A turning point in the crowdfunding equity market

In this piece in association with Fundbird, Chris Buckingham, author of Crowdfunding Intelligence, assesses the fortunes of what was once the fastest equity raise in UK history and what it tells us about the crowdfunding industry.

In late 2012 a record was set for the fastest equity raise in UK history. The raise was for an online community platform called microco.sm. Microco.sm was really about empowering communities by allowing them the opportunity to develop and manage their online forums with simplicity and style.

At the time this project was also unique in that it not only hit the target raise (£50,000 for 5 per cent equity share) in record time (about 15 hours) but the team also went on to raise a further £100,000 (with a 10 per cent equity share).

Their platform of choice was Seedrs.

This marked a turning point in the equity market here in the UK. It was now possible for a start-up that had in effect a pre-MVP (Minimal Viable Product) that was in the words of one of the founders in 2014, ‘Terrible’, to still manage to get funded.

The product was heavy to use and clunky in the way that it operated. But the idea was the main selling point.
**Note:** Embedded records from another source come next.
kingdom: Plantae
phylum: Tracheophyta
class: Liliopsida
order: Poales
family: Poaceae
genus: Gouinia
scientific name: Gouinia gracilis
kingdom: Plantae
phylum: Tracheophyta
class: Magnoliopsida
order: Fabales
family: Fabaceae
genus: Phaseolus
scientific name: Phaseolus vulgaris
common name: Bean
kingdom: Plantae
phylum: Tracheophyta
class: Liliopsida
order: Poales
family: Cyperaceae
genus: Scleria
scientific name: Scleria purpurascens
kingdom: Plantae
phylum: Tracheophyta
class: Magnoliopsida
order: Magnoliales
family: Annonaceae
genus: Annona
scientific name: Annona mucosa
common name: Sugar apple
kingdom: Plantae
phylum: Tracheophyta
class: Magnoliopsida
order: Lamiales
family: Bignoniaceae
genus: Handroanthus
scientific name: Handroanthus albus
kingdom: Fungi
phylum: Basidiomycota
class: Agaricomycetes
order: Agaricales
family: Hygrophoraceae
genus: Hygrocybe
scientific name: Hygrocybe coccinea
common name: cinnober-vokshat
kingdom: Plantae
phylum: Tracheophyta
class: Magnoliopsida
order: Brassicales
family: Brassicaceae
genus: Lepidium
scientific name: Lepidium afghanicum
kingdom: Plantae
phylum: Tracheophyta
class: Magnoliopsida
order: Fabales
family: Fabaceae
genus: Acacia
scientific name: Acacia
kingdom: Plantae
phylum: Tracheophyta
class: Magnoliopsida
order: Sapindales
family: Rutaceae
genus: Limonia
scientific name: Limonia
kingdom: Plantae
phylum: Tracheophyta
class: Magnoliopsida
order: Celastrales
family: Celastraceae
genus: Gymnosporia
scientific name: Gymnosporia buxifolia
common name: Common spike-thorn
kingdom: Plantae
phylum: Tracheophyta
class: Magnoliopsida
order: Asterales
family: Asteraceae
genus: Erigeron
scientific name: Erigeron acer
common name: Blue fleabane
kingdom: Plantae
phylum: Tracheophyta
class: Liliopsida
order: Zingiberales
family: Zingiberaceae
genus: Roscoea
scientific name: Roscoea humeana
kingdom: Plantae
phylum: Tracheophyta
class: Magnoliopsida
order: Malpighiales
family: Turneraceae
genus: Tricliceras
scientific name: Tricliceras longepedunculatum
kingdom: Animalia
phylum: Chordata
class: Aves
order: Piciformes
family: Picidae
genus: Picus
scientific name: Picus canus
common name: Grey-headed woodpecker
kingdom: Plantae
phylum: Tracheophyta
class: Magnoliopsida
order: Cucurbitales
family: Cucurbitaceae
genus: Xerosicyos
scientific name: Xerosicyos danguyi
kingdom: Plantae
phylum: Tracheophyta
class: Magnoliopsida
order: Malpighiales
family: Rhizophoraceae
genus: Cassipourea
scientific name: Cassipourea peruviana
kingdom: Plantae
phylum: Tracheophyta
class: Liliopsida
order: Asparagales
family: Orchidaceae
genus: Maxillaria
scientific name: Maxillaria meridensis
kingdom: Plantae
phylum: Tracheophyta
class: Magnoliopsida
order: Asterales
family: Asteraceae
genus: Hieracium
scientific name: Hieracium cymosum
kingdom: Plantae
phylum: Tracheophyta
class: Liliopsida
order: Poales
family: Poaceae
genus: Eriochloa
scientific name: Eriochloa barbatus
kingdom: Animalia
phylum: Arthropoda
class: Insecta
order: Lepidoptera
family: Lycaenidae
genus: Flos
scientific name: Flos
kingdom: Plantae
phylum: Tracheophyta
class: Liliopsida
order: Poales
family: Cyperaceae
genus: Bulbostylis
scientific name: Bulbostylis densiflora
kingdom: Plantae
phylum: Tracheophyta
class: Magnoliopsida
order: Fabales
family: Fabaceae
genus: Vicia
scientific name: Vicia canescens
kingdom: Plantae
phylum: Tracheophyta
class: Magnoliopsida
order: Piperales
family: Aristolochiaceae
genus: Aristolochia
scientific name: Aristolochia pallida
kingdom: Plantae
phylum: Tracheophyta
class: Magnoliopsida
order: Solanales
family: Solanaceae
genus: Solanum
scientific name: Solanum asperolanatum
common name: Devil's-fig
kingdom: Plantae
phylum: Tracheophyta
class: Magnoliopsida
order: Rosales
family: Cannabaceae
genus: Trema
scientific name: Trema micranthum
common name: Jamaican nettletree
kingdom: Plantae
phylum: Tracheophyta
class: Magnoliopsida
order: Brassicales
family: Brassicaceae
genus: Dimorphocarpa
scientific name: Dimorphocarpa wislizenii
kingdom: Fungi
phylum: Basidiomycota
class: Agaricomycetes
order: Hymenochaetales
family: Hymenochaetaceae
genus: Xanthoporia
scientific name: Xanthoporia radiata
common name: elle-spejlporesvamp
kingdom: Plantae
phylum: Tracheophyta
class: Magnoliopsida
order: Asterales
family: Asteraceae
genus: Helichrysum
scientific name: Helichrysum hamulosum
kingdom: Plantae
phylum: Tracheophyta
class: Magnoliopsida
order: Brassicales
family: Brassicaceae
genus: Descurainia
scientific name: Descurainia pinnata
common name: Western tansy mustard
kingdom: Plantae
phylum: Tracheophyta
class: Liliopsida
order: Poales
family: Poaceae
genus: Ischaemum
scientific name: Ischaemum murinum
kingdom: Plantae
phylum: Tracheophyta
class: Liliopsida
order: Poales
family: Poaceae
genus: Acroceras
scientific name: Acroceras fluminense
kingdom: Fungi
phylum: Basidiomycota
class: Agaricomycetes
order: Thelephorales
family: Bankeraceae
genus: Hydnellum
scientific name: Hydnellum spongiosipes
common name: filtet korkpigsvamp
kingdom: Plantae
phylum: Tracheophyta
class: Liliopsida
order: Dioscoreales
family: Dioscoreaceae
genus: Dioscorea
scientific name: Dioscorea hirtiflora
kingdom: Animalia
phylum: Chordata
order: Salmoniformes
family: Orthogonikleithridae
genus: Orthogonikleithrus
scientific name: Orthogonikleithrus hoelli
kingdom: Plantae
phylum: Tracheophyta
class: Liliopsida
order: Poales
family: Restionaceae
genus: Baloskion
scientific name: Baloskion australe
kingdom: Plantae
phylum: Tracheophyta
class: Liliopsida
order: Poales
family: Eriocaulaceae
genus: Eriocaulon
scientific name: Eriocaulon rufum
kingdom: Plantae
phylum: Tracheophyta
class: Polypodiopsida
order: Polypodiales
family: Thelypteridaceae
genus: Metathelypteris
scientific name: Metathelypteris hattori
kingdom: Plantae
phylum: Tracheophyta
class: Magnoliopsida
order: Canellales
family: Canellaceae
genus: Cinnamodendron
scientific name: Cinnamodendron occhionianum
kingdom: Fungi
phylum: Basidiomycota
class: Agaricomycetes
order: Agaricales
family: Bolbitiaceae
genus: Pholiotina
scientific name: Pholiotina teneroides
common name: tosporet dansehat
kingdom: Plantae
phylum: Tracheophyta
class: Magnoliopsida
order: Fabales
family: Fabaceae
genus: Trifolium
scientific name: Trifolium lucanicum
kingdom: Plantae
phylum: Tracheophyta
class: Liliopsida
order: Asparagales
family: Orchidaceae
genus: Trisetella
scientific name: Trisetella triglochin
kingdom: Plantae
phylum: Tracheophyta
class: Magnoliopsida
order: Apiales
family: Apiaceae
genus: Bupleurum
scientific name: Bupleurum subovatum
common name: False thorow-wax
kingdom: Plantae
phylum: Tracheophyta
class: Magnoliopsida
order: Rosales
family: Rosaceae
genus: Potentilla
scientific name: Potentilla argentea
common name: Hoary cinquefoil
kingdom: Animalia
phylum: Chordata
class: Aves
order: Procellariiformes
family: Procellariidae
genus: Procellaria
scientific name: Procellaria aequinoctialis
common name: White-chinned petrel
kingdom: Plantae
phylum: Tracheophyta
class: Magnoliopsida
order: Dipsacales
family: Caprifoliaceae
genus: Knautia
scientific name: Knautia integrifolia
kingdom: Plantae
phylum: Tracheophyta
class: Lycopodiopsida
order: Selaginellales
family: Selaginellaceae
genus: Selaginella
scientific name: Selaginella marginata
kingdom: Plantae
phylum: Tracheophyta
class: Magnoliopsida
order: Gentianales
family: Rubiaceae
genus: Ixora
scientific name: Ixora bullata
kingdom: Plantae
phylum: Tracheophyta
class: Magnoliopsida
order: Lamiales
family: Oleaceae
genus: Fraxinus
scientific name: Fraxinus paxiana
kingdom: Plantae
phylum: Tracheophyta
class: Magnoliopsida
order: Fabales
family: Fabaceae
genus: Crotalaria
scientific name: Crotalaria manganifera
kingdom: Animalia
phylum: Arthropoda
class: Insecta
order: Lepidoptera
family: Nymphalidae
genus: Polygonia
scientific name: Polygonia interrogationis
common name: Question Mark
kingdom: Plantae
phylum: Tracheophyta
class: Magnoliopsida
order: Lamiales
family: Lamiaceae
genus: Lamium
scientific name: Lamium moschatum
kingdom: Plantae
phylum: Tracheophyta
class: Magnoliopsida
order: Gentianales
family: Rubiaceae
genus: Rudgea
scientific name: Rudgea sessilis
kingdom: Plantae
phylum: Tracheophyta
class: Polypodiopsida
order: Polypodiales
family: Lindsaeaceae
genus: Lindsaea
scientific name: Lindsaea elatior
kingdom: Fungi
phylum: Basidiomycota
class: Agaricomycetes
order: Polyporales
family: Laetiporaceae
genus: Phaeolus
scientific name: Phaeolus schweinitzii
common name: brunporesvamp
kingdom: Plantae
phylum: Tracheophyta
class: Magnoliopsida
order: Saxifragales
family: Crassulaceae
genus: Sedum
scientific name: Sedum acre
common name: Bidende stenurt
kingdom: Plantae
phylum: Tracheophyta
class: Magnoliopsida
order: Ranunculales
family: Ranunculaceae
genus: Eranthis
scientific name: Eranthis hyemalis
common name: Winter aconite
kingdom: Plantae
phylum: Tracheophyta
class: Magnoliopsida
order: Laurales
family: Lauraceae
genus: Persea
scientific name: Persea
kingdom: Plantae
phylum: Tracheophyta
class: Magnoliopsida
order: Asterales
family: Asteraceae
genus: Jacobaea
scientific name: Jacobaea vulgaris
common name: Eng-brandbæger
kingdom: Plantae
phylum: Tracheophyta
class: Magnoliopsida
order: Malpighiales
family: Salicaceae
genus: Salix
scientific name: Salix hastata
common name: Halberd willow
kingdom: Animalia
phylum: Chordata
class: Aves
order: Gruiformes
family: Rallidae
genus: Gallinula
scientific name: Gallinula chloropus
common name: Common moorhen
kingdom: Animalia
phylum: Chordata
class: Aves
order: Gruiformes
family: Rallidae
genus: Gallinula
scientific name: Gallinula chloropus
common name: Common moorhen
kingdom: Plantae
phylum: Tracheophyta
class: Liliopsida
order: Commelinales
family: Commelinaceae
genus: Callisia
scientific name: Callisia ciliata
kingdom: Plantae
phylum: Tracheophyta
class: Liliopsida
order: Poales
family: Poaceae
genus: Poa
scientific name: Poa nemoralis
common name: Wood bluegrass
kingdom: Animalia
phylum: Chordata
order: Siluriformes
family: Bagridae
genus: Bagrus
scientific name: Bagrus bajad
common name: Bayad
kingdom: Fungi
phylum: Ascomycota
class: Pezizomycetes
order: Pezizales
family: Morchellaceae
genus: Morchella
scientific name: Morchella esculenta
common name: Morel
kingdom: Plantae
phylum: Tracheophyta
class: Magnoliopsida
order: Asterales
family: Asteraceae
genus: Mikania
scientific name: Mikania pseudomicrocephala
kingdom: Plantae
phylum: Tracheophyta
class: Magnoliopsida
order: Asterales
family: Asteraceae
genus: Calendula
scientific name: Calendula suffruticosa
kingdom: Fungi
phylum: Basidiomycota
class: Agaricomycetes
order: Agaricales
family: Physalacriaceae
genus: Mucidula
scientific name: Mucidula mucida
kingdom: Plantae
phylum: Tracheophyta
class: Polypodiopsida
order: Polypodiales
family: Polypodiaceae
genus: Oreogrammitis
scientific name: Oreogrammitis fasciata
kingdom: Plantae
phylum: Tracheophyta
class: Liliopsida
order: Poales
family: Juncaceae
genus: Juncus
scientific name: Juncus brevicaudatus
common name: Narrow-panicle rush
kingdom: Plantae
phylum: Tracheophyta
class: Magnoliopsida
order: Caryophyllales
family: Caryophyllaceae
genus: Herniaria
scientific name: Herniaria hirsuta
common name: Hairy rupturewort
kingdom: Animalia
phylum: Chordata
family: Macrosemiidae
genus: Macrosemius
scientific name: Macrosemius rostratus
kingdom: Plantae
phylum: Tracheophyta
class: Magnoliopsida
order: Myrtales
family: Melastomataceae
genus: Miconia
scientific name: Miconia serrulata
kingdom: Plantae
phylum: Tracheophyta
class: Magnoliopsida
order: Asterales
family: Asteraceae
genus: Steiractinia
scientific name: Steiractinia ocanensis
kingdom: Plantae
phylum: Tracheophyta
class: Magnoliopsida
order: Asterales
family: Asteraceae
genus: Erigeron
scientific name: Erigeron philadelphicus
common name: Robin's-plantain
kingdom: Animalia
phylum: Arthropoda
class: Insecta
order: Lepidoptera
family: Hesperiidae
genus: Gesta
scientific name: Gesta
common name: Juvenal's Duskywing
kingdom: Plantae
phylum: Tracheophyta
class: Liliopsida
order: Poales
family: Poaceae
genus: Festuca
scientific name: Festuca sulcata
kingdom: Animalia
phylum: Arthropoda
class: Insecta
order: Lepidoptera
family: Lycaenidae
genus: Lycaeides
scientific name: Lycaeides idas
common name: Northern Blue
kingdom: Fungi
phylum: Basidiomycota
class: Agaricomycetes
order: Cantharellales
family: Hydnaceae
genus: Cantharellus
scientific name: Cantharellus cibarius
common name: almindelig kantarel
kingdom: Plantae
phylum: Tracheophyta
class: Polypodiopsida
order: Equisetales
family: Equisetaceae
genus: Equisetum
The vision the team wanted to create was needed and desired by the segment they had identified.

They saw the pain this segment were feeling and decided they had the knowledge to redress this situation and sort out the pain delivering a neat profit in the process.

The headline record time that was well publicised at the time camouflaged much of the hard work that the team had done not only on their ‘terrible’ MVP, but also on the endless knocking on doors they had done in the previous weeks leading up to the campaign’s launch.

A sustainable vision?

In an interview Seedrs CEO, Jeff Lynn spoke of the work the team had done with friends, family and high net worth individuals in their networks, convincing them of the value they were creating and the sustainability of the vision being created.

In other words they made a strong case for the vision offline before they launched to these individuals online.

This was critical as it sent out a strong message to the rest of the crowd.

The crowd in crowdfunding is often neglected and management, in their haste to get their campaign up and in front of the crowd, can neglect the message that is being presented.

There are many realities that exist in our world and this means we all have our own baggage that we carry around with us. This baggage is from our past and also about our perceptions of our futures; where we think we are heading and what we think we will be in the future; mother, father, entrepreneur, investor etc.

This means we all determine information in different ways and so when we see a campaign we make different assumptions about it.

Some base their assumptions on the information about the team, some about the product others about the business model. From this limited information we determine whether or not to take a gamble and invest.

If the crowd are moving en mass to invest in a vision on any of the platforms then there is 1) a natural curiosity that is triggered (we want to understand why) and 2) a feeling that we might be missing out on something good.

Either of these can trigger an investment decision in the crowd.

This effect is known as herding. There are two different types of herding we see in crowdfunding; rational and irrational. The main difference between these are in the decision process.

Rational herding occurs when individuals in the crowd make decisions based on the evidence they see presented to them while irrational herding occurs when the individuals that make up the crowd make a decision to invest based upon the crowds movement.

In other words the ‘me too’ factor plays a stronger element in the irrational herding model.

Crowdfunding lessons learned

What we can learn from this case is that the alignment of the crowd pre-launch is essential to gain and maintain traction in a campaign.

It should be stated that this particular enterprise folded in 2014. It simply ran out of money.

So was the venture successful? Yes and no. The management team behind the campaigns were certainly successful in that they managed twice to raise their target amounts.

But, and here’s the sting, they folded, leaving those that invested with nothing to show for their willingness to commit.

Seedrs uses a unique model in that they act as nominee for the investor and were also one of the first to seek regulatory compliance with the government’s ruling bodies.

They are a sound platform and microco.sm could have taken their campaign to any platform at the time of campaigning.

The point is that the platform is merely the connecting point for the vision and the crowd. No matter how much due diligence a platform, or the members on that platform conduct, no one can predict accurately what will happen with confidence.

The risks are never eliminated for either entrepreneur or investor. But for the entrepreneur the more they commit to a decision the more the alternatives get pushed aside.

This may surprise some readers coming from me, but crowdfunding is one of a range of financing routes. For microco.sm it is now too late, but perhaps a more traditional route to funding may have been a better strategy. But then, what do I know, apart from the baggage I carry around with me!